Work to be completed:
Copy each line of the listing below exactly and drop the images.

Provided material:
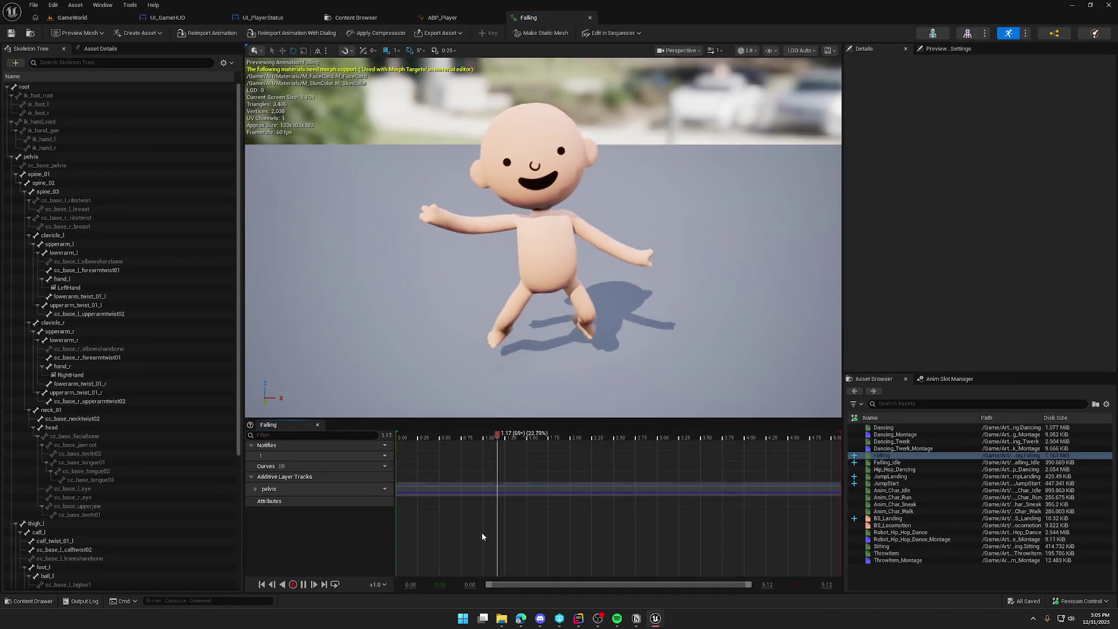
Step: Key the pelvis pose at frame 0 of Falling, then play the GameWorld level again
click(529, 474)
drag(563, 438, 374, 436)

Output for this exercise:
Step: Key the pelvis pose at frame 0 of Falling, then play the GameWorld level again
click(529, 474)
drag(563, 438, 374, 436)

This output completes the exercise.